What will it take to move on a real progressive environmental agenda? We need to get private money out of electoral campaigns. It is special interest money that has stymied environmental protection. It has done so in three ways:
First, the escalating cost of running for political office requires politicians to be overly beholden to their donors, who too often have anti-environmental agendas. For example: Senator Hilary Clinton's 2000 campaign cost $30 million. This means that she needs to raise $13,000 a day for her next race. According to John Green of University of Akron, she will most likely raise this money from a pool of congressional donors who make more than $100,000 (81% of people who give to Congress), consider themselves moderate to extremely conservative (79%, as opposed to 21% who consider themselves liberal), and likely belong to a business group (65% as opposed to 30% who belong to an environmental group). Or to put these statistics in perspective, Senator Clinton is forced into a system where she must "dial for dollars" by courting wealthy donors. It is not a stretch to assume that in return for these dollars, the donors expect the senator to support their positions on public policy.
But we do not have to assume that donors expect a political return for their contributions. The political parties have collaborated with campaign contributors to ensure just that. In a recent issue of Newsweek, Michael Isikoff reports that in the last Presidential race, the Republican Party gave its fundraisers tracking codes for donors to write on their checks. An internal memo written by the head of electric power industry's main lobbying group explained to potential donors why the code was important: "IT DOES ENSURE THAT OUR INDUSTRY IS CREDITED, AND THAT YOUR PROGRESS IS LISTED AMONG THE OTHER BUSINESS/INDUSTRY SECTORS" (capitalization used in the original document).

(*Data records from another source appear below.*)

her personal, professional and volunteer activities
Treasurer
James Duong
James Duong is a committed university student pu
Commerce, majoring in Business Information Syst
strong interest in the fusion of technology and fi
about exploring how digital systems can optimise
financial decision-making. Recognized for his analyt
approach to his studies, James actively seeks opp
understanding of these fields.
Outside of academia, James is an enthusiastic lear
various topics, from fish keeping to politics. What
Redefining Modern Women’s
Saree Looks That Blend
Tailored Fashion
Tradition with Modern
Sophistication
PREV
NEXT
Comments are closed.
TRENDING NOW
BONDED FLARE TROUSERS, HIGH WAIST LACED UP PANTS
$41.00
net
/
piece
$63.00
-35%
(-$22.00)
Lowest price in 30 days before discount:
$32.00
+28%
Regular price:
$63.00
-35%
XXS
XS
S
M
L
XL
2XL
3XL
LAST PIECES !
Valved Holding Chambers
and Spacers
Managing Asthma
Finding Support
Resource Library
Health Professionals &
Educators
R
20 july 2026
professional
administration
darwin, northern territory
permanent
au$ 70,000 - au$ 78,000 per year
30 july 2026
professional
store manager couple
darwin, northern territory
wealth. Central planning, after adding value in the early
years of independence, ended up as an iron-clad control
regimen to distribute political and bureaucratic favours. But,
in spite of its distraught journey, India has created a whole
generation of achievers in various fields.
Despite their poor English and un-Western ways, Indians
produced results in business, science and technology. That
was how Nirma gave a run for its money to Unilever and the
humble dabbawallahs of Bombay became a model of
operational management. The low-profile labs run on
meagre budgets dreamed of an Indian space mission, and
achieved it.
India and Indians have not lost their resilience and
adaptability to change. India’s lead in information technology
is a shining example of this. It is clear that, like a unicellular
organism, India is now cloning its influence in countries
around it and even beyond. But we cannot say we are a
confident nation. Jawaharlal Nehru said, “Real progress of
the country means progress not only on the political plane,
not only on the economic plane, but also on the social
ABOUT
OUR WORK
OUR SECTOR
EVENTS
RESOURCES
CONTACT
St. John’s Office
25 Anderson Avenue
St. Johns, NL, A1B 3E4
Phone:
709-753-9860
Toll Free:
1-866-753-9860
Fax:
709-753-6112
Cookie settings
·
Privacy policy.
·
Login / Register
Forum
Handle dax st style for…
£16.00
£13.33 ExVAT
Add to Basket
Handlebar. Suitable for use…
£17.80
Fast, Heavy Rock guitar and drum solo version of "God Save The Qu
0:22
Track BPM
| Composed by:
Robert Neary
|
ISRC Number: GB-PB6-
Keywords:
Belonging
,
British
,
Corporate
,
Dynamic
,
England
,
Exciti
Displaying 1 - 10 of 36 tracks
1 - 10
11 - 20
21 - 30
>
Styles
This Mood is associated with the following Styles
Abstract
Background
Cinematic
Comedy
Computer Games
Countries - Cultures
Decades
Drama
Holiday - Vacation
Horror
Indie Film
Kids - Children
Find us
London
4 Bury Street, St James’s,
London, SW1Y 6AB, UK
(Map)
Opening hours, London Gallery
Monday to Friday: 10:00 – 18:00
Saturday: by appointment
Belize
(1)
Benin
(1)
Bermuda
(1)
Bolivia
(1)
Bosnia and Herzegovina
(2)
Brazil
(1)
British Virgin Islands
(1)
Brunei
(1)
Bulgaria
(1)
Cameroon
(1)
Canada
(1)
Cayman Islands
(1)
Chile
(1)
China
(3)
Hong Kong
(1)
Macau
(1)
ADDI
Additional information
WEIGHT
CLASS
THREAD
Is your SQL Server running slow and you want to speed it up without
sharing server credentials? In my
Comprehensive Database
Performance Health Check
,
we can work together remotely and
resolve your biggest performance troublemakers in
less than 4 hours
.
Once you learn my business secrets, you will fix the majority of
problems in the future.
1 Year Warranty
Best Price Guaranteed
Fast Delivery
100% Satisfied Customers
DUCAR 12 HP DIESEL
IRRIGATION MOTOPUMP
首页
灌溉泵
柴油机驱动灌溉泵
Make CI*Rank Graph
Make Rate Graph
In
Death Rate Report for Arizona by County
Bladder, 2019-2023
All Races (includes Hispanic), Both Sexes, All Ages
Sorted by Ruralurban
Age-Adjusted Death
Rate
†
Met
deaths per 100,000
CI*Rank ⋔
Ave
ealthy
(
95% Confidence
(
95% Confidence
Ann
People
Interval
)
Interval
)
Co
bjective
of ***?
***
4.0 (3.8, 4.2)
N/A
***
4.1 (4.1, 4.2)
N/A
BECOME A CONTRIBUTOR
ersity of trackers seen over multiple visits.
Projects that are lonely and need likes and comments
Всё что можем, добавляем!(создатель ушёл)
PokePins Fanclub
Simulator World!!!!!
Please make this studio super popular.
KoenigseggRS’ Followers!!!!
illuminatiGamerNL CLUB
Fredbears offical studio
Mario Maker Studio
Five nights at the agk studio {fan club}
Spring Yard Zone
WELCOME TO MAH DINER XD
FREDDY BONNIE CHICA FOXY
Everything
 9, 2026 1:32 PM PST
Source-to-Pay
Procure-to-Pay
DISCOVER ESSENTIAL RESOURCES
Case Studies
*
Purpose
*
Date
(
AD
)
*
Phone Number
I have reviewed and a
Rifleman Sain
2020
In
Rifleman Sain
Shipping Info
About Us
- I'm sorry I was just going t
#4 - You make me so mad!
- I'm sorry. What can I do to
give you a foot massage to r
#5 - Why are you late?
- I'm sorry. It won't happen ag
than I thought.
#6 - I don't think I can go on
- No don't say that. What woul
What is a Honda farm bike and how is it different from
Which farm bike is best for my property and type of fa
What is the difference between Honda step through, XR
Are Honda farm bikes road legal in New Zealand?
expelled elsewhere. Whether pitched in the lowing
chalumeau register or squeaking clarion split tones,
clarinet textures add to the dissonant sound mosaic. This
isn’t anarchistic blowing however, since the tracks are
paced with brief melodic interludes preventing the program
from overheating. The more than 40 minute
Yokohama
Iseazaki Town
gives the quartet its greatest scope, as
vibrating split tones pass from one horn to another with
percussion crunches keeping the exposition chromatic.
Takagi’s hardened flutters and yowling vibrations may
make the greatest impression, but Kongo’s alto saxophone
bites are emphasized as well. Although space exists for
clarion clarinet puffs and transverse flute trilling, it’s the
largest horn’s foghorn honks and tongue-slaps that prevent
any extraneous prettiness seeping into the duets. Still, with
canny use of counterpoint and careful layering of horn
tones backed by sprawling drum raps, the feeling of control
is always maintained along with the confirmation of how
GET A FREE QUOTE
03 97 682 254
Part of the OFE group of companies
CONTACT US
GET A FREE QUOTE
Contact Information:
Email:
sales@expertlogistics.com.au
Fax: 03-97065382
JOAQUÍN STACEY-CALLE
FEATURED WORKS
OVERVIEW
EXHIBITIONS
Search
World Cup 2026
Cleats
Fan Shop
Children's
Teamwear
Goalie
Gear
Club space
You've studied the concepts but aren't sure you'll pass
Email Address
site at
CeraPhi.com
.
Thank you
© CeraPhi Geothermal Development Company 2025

What's the impact? Two examples make the point:
Example #1: During the 1999-2000 election cycle, the coal mining industry contributed more than $3 million to Republicans. That's more than three times what the industry gave during 1995-96 election cycle. One of President Bush's first environmental orders was to rescind proposals to regulate carbon dioxide emissions (a gas scientists believe is linked to global warming), because it would have cost the industry millions of dollars.
Example #2: The Center For Public Integrity reports that the food industry gave more than $41 million in campaign contributions during the 1990s. This helped them stop every bill that promised meaningful improvements in food safety, despite the face that 20,000 Americans were being poisoned with E. Coli bacteria every year.
Second, the importance of private money in elections means that candidates with environmentally friendly agendas are severely handicapped. Does money really matter in elections? Definitively. The answer is yes. In 2000, the candidate who spent the most money won 98 percent of the elections for positions in the House of Representatives. In the Senate the percentage was 85 percent. Private money dictates not only who will win, but also who runs for office in the first place. The problem is that Green candidates lack the trade associations and wealthy donor bases that can underwrite competitive campaigns. What makes this tragic is that green candidates often find themselves running for office in districts where people do want environmental reform. Misleading advertisements produced by expensive marketing firms, however, drowns their voices out. Without money, they cannot inform the voters about their views.
Third, politicians spend most of their time raising money-not learning about the issues. Environmental issues are complex. Too many politicians do not have the time to master the complexity, which makes them even more vulnerable to bad science and misleading data. In an op-ed piece published last summer, Congressman Peter Kostmayer claims that his early campaigns were spent "campaigning door to door? listening to the people I wanted to represent." His last campaign was spent in an office in Center City Philadelphia, where Kostmayer reports "I spent my days talking to people about money, money, money."
In a myriad of ways, the need for private money to run for office has kept elected officials from meeting our need to act on a progressive environmental agenda. Congressman Harold Ford recently wrote, "the increasingly exorbitant cost of running for public office allows special interests to exert too much influence over decision making in government, and accordingly, hampers average citizens' ability to make their own views heard in a meaningful and influential way."
What can you do?
Over the last year, college students around the state have been getting organized to reduce the influence of private wealth in politics by reforming the way campaigns are financed. They are joining a growing national movement that has already reformed the system in Arizona, Maine, Massachusetts, Vermont, and a number of cities including San Francisco, Oakland, New York, Tucson, and Los Angeles. Their efforts have been endorsed by a range of environmental groups from mainstream organizations like the Sierra Club to more radical groups like Global Exchange. At Colgate, students have formed an organization called Democracy Matters that is working to reduce the influence of money in politics. A student recently told me, "I believe in the separation of church and state, and money from politics."
Where to start and what to do about the environment? Join the movement to get money out of politics by reforming the way campaigns are financed.
The author of this article, Adam Weinberg, is a co-founder of Democracy Matters.